Insights into the cellulose fibril structure reveal a water-stabilized architecture
Ruoya Ho (United States)1; Jochen Zimmer (United States)1; Keisuke Nakashima (Japan)2; Louis F. L. Wilson (United States)3 4; Louis F. L. Wilson (United States)3 4;
1 - University of Virginia; 2 - Okinawa Institute of Technology; 3 - Department of Molecular Physiology and Biological Physics, University of Virginia School of Medicine, Virginia, United States; 4 - Howard Hughes Medical Institute, Chevy Chase, Maryland, United States;
Keywords: Cellulose fiber, structure, assembly;
Abstract Topics: Theme 8: Cell Wall Mechanics and Biophysics
Type of Presentation: Oral Communication

Abstract text: Cellulose is a linear glucose polymer that is assembled into fibrils to form the load bearing component of plant cell walls. While cellulose fibers have been characterized at high resolution in a dehydrated form, little is known about the fiber architecture in a native-like, hydrated state. We employed cryo-electron microscopy, fluorescence imaging, and molecular dynamics simulations to investigate the structure of a never-dried cellulose fibril. Our results reveal a supramolecular assembly of glucan chains stabilized by structural water molecules. The hydrated fiber is flexible, enabling random bending and rotation around the fiber axis and twisting of individual glucan chains.
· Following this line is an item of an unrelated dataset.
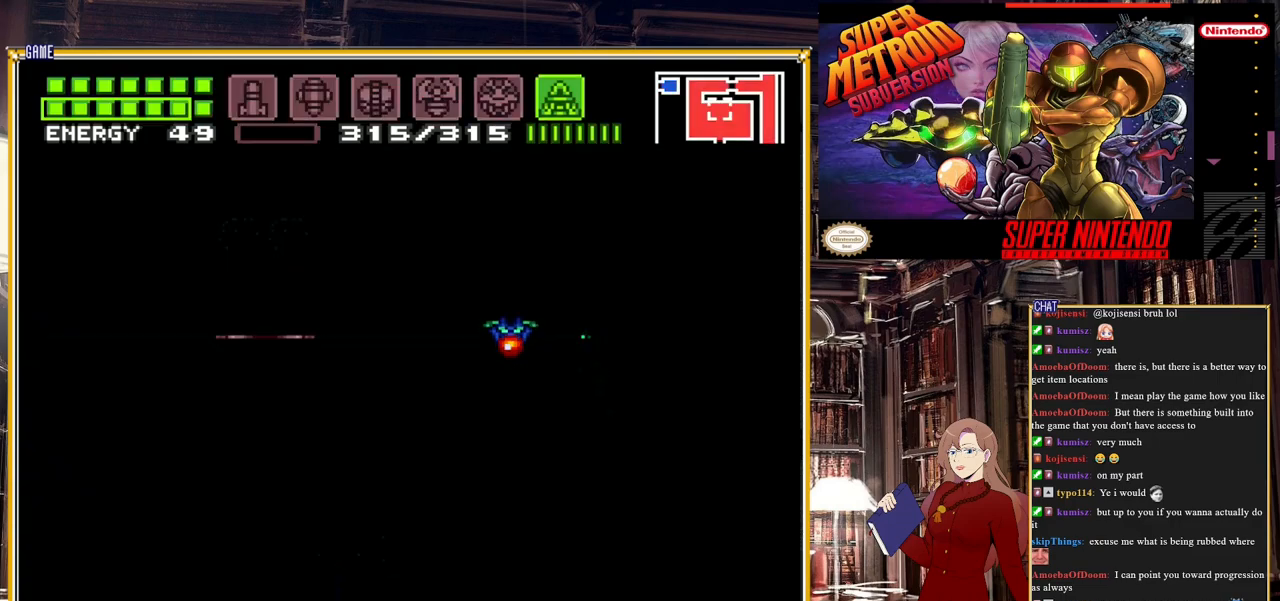
{"buttons": ["Y", "DPAD_DOWN"], "events": [[83, "DPAD_DOWN", "down"]]}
Solid-state NMR confirms the presence of internal water molecules in the cellulose fiber and their slow exchange with bulk solvent. Molecular dynamics simulations support the accumulation of regularly spaced water molecules along the fiber axis and provide insights into fibrillogenesis in an aqueous milieu. Our results provide an atomistic model of a native-like cellulose fiber that will inform current models of cell wall assembly.